In 2014, Southampton native Michael Jordan’s life became permanently dark. The U.S. Marine Corps veteran and former Southampton Golf Club employee began losing his eyesight a few years prior in 2011,
so when he went completely blind, he was ready for it, determined to stay active, independent and productive. That same year, he joined the Visually Impaired Persons of Suffolk, a social group designed to empower and self-advocate the blind community with ties to Deer Park and Port Jefferson. As a member, he noticed that the extent of the “social” aspect of the group was sitting together for a cup of coffee and a donut.

Michael Jordan

“I said, ‘We’ve got to start being active here,’ if you want to sit around and drink coffee, I can do that home,” Jordan said.

He took the reins as an orchestrator of outings and activities, from fishing and park trips to dinner functions, bowling nights and fundraisers. Members donated funds to five underprivileged families last year.

Jordan, who pays for a majority of the event’s raffles himself, quickly rose to a vice president position and, in 2017, he was elected president of the group.

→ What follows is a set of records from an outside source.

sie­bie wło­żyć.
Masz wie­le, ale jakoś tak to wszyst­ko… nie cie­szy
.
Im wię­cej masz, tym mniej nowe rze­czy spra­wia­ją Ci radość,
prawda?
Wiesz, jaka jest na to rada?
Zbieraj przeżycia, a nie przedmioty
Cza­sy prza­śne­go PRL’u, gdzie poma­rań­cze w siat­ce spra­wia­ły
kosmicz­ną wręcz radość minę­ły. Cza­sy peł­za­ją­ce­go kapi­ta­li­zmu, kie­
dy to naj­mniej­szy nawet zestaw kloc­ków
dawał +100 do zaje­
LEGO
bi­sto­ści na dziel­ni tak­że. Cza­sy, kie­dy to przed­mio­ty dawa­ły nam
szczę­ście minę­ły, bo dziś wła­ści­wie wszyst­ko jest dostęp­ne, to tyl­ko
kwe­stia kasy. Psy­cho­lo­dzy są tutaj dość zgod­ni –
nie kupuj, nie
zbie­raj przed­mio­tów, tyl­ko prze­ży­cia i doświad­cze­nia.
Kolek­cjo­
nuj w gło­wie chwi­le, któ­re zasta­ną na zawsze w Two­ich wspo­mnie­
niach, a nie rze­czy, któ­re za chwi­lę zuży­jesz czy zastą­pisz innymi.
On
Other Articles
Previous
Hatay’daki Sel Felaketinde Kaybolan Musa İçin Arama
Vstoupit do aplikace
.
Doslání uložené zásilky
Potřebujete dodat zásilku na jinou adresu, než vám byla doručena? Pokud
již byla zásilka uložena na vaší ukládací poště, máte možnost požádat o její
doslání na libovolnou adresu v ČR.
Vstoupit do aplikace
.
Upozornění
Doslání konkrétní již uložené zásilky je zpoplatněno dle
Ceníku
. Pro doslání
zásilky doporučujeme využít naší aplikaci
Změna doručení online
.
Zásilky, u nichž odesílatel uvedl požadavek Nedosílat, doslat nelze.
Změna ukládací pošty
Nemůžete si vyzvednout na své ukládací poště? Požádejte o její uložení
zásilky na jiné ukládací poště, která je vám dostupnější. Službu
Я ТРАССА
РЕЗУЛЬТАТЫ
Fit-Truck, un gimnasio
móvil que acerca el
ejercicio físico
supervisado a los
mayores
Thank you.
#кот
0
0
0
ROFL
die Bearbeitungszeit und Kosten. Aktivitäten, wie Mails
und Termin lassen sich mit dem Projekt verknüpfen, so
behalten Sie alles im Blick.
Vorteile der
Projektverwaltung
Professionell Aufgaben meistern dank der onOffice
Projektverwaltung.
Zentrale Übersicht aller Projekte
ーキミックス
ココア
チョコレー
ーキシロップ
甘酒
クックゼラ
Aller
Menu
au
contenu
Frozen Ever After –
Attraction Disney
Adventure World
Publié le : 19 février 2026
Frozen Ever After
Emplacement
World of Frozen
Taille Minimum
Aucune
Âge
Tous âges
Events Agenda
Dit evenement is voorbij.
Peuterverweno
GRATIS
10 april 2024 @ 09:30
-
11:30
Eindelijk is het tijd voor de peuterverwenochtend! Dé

“All I want to offer is giving, love and joy,” Jordan said. “I like to help people for a day to help them forget about their problems, and that way, they can see someone in an unfortunate situation spreading joy in life.”

Jordan said it’s important to him that his colleagues in the group recognize their importance in life, despite their disabilities.

“I want to show people of Suffolk County that we are people,” he said. “When you look at us, you should just see a resident. You don’t see that I’m blind, you don’t see that I’m in a wheelchair, you don’t see that I’ve got hearing aids, don’t see that I’m in a walker, or what have you.”